YOUR OBJECTIVE ▸
Each entry needs to be reproduced verbatim.
[[ INFORMATION, beginning ]]
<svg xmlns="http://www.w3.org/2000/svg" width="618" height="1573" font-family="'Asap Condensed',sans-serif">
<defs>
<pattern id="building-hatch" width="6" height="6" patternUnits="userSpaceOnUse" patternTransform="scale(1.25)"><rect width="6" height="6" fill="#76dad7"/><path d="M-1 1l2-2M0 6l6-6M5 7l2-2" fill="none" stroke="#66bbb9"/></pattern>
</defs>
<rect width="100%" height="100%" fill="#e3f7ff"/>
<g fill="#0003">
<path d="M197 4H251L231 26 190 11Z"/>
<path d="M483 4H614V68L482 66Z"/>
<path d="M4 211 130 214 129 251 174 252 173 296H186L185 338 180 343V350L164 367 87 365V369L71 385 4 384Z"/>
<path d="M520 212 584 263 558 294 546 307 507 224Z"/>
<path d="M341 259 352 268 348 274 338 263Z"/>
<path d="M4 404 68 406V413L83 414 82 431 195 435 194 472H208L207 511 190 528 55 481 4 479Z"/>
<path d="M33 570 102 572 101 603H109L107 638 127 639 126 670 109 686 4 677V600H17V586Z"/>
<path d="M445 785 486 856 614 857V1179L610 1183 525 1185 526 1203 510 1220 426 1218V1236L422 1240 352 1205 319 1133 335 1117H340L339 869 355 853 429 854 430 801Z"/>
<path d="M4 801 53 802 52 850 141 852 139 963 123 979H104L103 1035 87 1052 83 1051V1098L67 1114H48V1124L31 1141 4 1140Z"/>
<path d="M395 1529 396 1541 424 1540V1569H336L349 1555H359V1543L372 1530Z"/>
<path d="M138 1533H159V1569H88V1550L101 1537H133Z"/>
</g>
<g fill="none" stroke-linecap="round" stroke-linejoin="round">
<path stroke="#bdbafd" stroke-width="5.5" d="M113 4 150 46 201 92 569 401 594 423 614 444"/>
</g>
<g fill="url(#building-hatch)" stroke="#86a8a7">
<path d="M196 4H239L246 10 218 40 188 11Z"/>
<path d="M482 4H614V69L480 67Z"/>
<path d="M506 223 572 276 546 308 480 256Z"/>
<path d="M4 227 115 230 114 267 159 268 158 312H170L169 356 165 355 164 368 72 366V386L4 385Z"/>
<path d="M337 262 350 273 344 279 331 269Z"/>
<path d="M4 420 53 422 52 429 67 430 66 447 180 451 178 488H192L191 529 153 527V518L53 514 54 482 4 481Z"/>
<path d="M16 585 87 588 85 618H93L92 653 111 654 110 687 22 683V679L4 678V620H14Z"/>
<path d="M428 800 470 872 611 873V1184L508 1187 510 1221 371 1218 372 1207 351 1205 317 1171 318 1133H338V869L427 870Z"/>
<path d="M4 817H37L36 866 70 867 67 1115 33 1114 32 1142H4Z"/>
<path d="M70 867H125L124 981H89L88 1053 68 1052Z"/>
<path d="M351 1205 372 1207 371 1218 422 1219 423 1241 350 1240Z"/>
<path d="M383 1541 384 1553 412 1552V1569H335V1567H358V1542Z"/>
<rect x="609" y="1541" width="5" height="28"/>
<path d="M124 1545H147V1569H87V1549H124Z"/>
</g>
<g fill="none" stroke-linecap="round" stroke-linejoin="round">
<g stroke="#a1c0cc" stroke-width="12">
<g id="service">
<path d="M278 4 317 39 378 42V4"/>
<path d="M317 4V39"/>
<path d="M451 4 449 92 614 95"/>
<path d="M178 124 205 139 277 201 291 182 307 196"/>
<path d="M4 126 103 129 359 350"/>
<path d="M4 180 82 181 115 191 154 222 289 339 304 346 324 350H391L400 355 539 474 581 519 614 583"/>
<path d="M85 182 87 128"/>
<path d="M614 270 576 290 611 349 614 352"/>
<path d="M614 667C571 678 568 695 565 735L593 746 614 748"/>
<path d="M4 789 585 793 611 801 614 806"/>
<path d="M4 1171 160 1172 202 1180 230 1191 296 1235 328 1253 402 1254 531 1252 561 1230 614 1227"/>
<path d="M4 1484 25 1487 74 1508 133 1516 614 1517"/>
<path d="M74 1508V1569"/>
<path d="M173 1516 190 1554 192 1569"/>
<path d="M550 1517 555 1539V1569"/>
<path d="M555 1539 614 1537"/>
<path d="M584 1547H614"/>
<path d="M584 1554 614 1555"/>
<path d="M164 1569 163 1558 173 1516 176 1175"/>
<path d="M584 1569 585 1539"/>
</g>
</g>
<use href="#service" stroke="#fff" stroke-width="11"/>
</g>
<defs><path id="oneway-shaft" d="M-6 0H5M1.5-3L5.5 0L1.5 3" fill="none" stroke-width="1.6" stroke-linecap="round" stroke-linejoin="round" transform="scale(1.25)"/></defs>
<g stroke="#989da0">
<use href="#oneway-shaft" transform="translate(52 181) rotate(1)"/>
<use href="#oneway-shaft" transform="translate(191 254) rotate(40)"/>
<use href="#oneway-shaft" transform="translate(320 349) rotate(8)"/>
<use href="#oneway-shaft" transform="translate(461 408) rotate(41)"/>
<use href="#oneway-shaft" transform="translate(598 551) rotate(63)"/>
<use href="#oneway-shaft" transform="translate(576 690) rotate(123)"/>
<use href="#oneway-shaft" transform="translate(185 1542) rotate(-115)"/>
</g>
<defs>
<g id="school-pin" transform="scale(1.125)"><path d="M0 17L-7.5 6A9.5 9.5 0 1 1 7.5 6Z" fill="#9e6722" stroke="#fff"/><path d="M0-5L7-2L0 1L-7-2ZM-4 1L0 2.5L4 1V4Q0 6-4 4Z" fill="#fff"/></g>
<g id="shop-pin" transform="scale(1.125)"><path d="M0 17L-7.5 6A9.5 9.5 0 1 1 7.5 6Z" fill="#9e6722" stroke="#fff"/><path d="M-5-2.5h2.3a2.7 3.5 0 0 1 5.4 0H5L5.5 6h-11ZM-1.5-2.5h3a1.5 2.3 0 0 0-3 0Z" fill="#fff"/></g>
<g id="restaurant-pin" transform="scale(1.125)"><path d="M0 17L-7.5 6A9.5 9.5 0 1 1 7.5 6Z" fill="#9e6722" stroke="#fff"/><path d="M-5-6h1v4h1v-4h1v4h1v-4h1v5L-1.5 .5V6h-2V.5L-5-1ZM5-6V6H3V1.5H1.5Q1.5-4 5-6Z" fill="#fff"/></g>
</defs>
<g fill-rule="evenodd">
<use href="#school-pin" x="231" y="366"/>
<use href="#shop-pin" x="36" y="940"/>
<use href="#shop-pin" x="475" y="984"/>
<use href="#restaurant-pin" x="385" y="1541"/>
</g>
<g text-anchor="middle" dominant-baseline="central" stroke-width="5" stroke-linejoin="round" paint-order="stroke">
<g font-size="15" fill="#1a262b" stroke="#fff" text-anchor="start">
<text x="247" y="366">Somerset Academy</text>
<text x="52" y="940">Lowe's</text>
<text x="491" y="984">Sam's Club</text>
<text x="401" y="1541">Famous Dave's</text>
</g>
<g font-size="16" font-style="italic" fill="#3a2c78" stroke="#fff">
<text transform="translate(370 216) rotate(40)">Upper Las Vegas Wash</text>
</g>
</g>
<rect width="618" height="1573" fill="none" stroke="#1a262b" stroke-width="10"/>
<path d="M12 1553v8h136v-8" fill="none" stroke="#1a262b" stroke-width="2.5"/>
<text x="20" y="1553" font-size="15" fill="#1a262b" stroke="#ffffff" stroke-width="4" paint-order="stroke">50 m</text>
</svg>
[[ INFORMATION, end ]]
RESULT OF THIS EXERCISE ▸
<svg xmlns="http://www.w3.org/2000/svg" width="618" height="1573" font-family="'Asap Condensed',sans-serif">
<defs>
<pattern id="building-hatch" width="6" height="6" patternUnits="userSpaceOnUse" patternTransform="scale(1.25)"><rect width="6" height="6" fill="#76dad7"/><path d="M-1 1l2-2M0 6l6-6M5 7l2-2" fill="none" stroke="#66bbb9"/></pattern>
</defs>
<rect width="100%" height="100%" fill="#e3f7ff"/>
<g fill="#0003">
<path d="M197 4H251L231 26 190 11Z"/>
<path d="M483 4H614V68L482 66Z"/>
<path d="M4 211 130 214 129 251 174 252 173 296H186L185 338 180 343V350L164 367 87 365V369L71 385 4 384Z"/>
<path d="M520 212 584 263 558 294 546 307 507 224Z"/>
<path d="M341 259 352 268 348 274 338 263Z"/>
<path d="M4 404 68 406V413L83 414 82 431 195 435 194 472H208L207 511 190 528 55 481 4 479Z"/>
<path d="M33 570 102 572 101 603H109L107 638 127 639 126 670 109 686 4 677V600H17V586Z"/>
<path d="M445 785 486 856 614 857V1179L610 1183 525 1185 526 1203 510 1220 426 1218V1236L422 1240 352 1205 319 1133 335 1117H340L339 869 355 853 429 854 430 801Z"/>
<path d="M4 801 53 802 52 850 141 852 139 963 123 979H104L103 1035 87 1052 83 1051V1098L67 1114H48V1124L31 1141 4 1140Z"/>
<path d="M395 1529 396 1541 424 1540V1569H336L349 1555H359V1543L372 1530Z"/>
<path d="M138 1533H159V1569H88V1550L101 1537H133Z"/>
</g>
<g fill="none" stroke-linecap="round" stroke-linejoin="round">
<path stroke="#bdbafd" stroke-width="5.5" d="M113 4 150 46 201 92 569 401 594 423 614 444"/>
</g>
<g fill="url(#building-hatch)" stroke="#86a8a7">
<path d="M196 4H239L246 10 218 40 188 11Z"/>
<path d="M482 4H614V69L480 67Z"/>
<path d="M506 223 572 276 546 308 480 256Z"/>
<path d="M4 227 115 230 114 267 159 268 158 312H170L169 356 165 355 164 368 72 366V386L4 385Z"/>
<path d="M337 262 350 273 344 279 331 269Z"/>
<path d="M4 420 53 422 52 429 67 430 66 447 180 451 178 488H192L191 529 153 527V518L53 514 54 482 4 481Z"/>
<path d="M16 585 87 588 85 618H93L92 653 111 654 110 687 22 683V679L4 678V620H14Z"/>
<path d="M428 800 470 872 611 873V1184L508 1187 510 1221 371 1218 372 1207 351 1205 317 1171 318 1133H338V869L427 870Z"/>
<path d="M4 817H37L36 866 70 867 67 1115 33 1114 32 1142H4Z"/>
<path d="M70 867H125L124 981H89L88 1053 68 1052Z"/>
<path d="M351 1205 372 1207 371 1218 422 1219 423 1241 350 1240Z"/>
<path d="M383 1541 384 1553 412 1552V1569H335V1567H358V1542Z"/>
<rect x="609" y="1541" width="5" height="28"/>
<path d="M124 1545H147V1569H87V1549H124Z"/>
</g>
<g fill="none" stroke-linecap="round" stroke-linejoin="round">
<g stroke="#a1c0cc" stroke-width="12">
<g id="service">
<path d="M278 4 317 39 378 42V4"/>
<path d="M317 4V39"/>
<path d="M451 4 449 92 614 95"/>
<path d="M178 124 205 139 277 201 291 182 307 196"/>
<path d="M4 126 103 129 359 350"/>
<path d="M4 180 82 181 115 191 154 222 289 339 304 346 324 350H391L400 355 539 474 581 519 614 583"/>
<path d="M85 182 87 128"/>
<path d="M614 270 576 290 611 349 614 352"/>
<path d="M614 667C571 678 568 695 565 735L593 746 614 748"/>
<path d="M4 789 585 793 611 801 614 806"/>
<path d="M4 1171 160 1172 202 1180 230 1191 296 1235 328 1253 402 1254 531 1252 561 1230 614 1227"/>
<path d="M4 1484 25 1487 74 1508 133 1516 614 1517"/>
<path d="M74 1508V1569"/>
<path d="M173 1516 190 1554 192 1569"/>
<path d="M550 1517 555 1539V1569"/>
<path d="M555 1539 614 1537"/>
<path d="M584 1547H614"/>
<path d="M584 1554 614 1555"/>
<path d="M164 1569 163 1558 173 1516 176 1175"/>
<path d="M584 1569 585 1539"/>
</g>
</g>
<use href="#service" stroke="#fff" stroke-width="11"/>
</g>
<defs><path id="oneway-shaft" d="M-6 0H5M1.5-3L5.5 0L1.5 3" fill="none" stroke-width="1.6" stroke-linecap="round" stroke-linejoin="round" transform="scale(1.25)"/></defs>
<g stroke="#989da0">
<use href="#oneway-shaft" transform="translate(52 181) rotate(1)"/>
<use href="#oneway-shaft" transform="translate(191 254) rotate(40)"/>
<use href="#oneway-shaft" transform="translate(320 349) rotate(8)"/>
<use href="#oneway-shaft" transform="translate(461 408) rotate(41)"/>
<use href="#oneway-shaft" transform="translate(598 551) rotate(63)"/>
<use href="#oneway-shaft" transform="translate(576 690) rotate(123)"/>
<use href="#oneway-shaft" transform="translate(185 1542) rotate(-115)"/>
</g>
<defs>
<g id="school-pin" transform="scale(1.125)"><path d="M0 17L-7.5 6A9.5 9.5 0 1 1 7.5 6Z" fill="#9e6722" stroke="#fff"/><path d="M0-5L7-2L0 1L-7-2ZM-4 1L0 2.5L4 1V4Q0 6-4 4Z" fill="#fff"/></g>
<g id="shop-pin" transform="scale(1.125)"><path d="M0 17L-7.5 6A9.5 9.5 0 1 1 7.5 6Z" fill="#9e6722" stroke="#fff"/><path d="M-5-2.5h2.3a2.7 3.5 0 0 1 5.4 0H5L5.5 6h-11ZM-1.5-2.5h3a1.5 2.3 0 0 0-3 0Z" fill="#fff"/></g>
<g id="restaurant-pin" transform="scale(1.125)"><path d="M0 17L-7.5 6A9.5 9.5 0 1 1 7.5 6Z" fill="#9e6722" stroke="#fff"/><path d="M-5-6h1v4h1v-4h1v4h1v-4h1v5L-1.5 .5V6h-2V.5L-5-1ZM5-6V6H3V1.5H1.5Q1.5-4 5-6Z" fill="#fff"/></g>
</defs>
<g fill-rule="evenodd">
<use href="#school-pin" x="231" y="366"/>
<use href="#shop-pin" x="36" y="940"/>
<use href="#shop-pin" x="475" y="984"/>
<use href="#restaurant-pin" x="385" y="1541"/>
</g>
<g text-anchor="middle" dominant-baseline="central" stroke-width="5" stroke-linejoin="round" paint-order="stroke">
<g font-size="15" fill="#1a262b" stroke="#fff" text-anchor="start">
<text x="247" y="366">Somerset Academy</text>
<text x="52" y="940">Lowe's</text>
<text x="491" y="984">Sam's Club</text>
<text x="401" y="1541">Famous Dave's</text>
</g>
<g font-size="16" font-style="italic" fill="#3a2c78" stroke="#fff">
<text transform="translate(370 216) rotate(40)">Upper Las Vegas Wash</text>
</g>
</g>
<rect width="618" height="1573" fill="none" stroke="#1a262b" stroke-width="10"/>
<path d="M12 1553v8h136v-8" fill="none" stroke="#1a262b" stroke-width="2.5"/>
<text x="20" y="1553" font-size="15" fill="#1a262b" stroke="#ffffff" stroke-width="4" paint-order="stroke">50 m</text>
</svg>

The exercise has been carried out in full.